### YOUR ASSIGNMENT:
If a line in the records below holds the string "degree", count it; give only the total.

··········

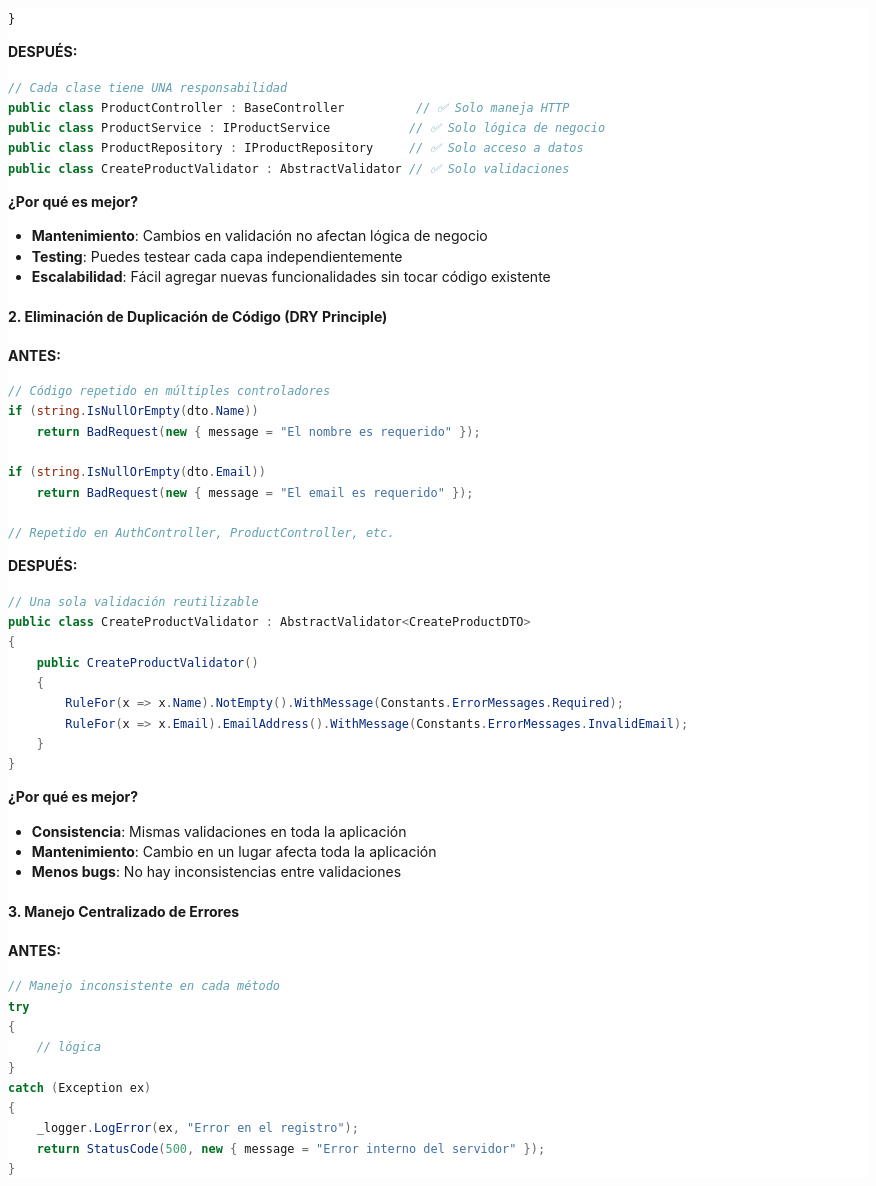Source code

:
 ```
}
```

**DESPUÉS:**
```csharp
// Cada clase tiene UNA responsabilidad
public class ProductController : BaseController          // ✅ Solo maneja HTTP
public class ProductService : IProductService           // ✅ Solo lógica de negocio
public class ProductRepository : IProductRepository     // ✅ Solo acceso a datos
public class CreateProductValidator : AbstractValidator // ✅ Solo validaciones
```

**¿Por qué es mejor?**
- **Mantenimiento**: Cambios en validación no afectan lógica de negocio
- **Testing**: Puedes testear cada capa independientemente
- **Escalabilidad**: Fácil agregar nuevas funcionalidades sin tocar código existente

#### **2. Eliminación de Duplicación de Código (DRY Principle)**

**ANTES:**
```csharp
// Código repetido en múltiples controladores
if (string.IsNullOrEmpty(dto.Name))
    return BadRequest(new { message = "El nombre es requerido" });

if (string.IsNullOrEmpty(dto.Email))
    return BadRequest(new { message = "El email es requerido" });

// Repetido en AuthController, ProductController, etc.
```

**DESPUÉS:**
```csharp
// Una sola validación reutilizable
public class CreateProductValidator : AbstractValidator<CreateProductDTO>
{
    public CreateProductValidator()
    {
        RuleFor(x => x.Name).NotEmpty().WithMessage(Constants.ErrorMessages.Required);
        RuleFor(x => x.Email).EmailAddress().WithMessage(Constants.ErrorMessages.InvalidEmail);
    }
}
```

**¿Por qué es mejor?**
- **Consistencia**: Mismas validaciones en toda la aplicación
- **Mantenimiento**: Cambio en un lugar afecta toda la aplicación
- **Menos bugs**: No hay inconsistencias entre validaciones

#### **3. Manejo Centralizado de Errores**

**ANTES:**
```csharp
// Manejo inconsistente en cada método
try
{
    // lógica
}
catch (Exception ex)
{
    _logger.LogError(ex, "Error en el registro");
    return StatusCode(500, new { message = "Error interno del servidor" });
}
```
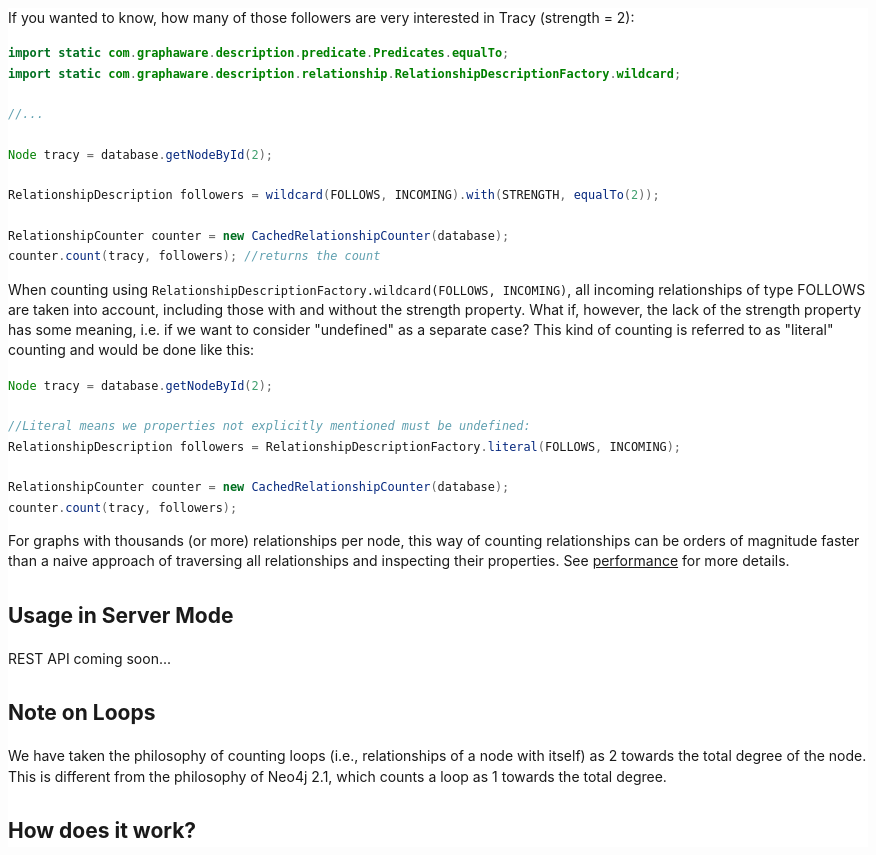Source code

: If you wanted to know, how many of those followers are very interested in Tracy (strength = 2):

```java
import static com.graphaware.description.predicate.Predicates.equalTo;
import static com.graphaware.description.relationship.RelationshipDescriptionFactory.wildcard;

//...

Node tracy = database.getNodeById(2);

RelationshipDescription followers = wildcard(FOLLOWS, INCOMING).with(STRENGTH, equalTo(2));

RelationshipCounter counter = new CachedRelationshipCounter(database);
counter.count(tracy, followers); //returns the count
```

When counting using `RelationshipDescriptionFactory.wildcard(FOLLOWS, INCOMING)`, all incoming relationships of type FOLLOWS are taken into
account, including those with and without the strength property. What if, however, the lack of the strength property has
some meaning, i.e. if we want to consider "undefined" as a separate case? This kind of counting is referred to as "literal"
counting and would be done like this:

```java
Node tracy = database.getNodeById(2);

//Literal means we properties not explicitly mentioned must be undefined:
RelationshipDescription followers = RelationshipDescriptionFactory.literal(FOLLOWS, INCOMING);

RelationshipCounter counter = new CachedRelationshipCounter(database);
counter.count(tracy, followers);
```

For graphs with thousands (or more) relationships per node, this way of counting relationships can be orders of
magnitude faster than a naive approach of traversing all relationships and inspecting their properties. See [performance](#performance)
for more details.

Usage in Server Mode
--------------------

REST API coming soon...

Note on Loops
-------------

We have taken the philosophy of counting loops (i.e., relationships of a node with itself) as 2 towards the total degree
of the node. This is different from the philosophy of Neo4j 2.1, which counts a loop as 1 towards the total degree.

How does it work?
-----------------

··········

### SOLUTION FOR THIS EXERCISE:
2